** Provided data follows **

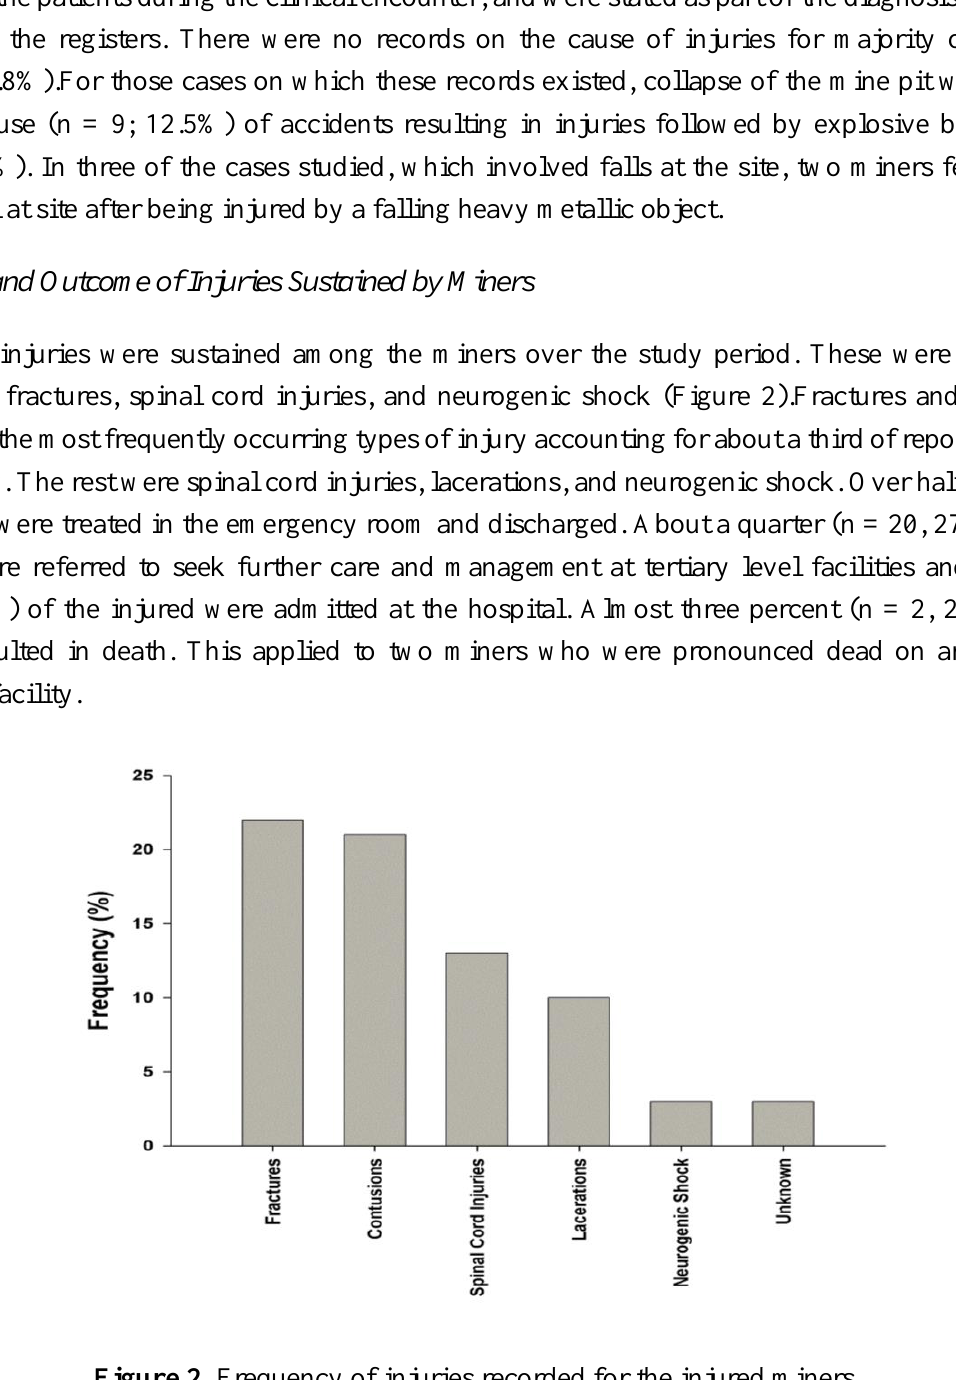
Figure 2. Frequency of injuries recorded for the injured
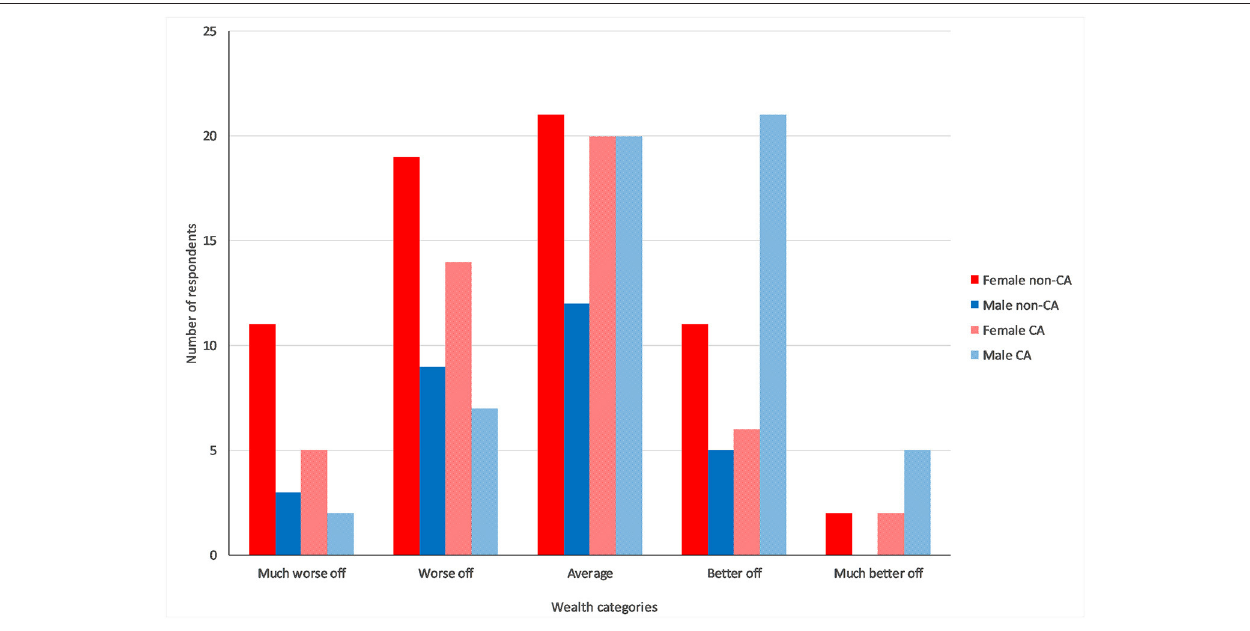
FIGURE 3 | Wealth and gender by farming type (Household survey, n = 201).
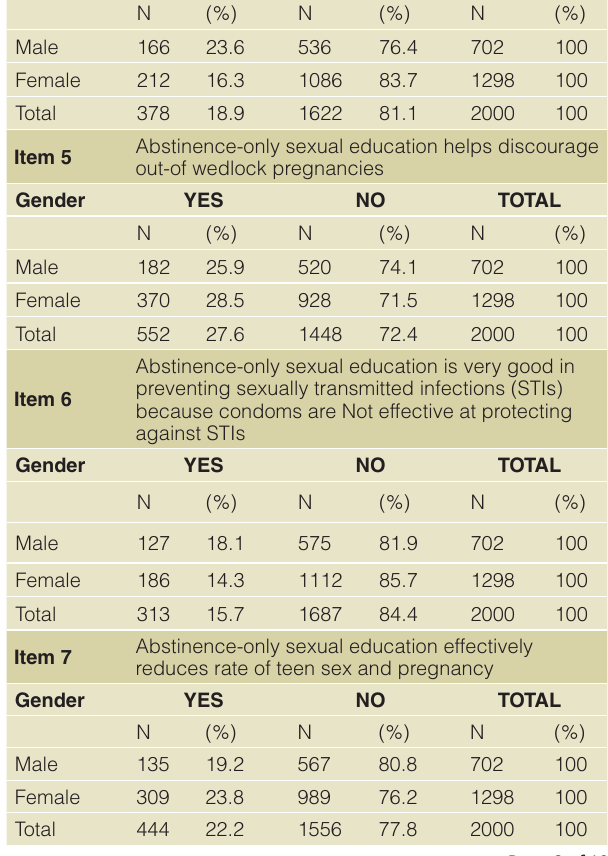
Table 8. Perspective of adolescents according to gender on the advantages of abstinence-only sexual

** End of Provided data **

**Required work:**
Write out the whole listing exactly. Do not include the pictures.

**Reply:**
Figure 2. Frequency of injuries recorded for the injured
FIGURE 3 | Wealth and gender by farming type (Household survey, n = 201).
Table 8. Perspective of adolescents according to gender on the advantages of abstinence-only sexual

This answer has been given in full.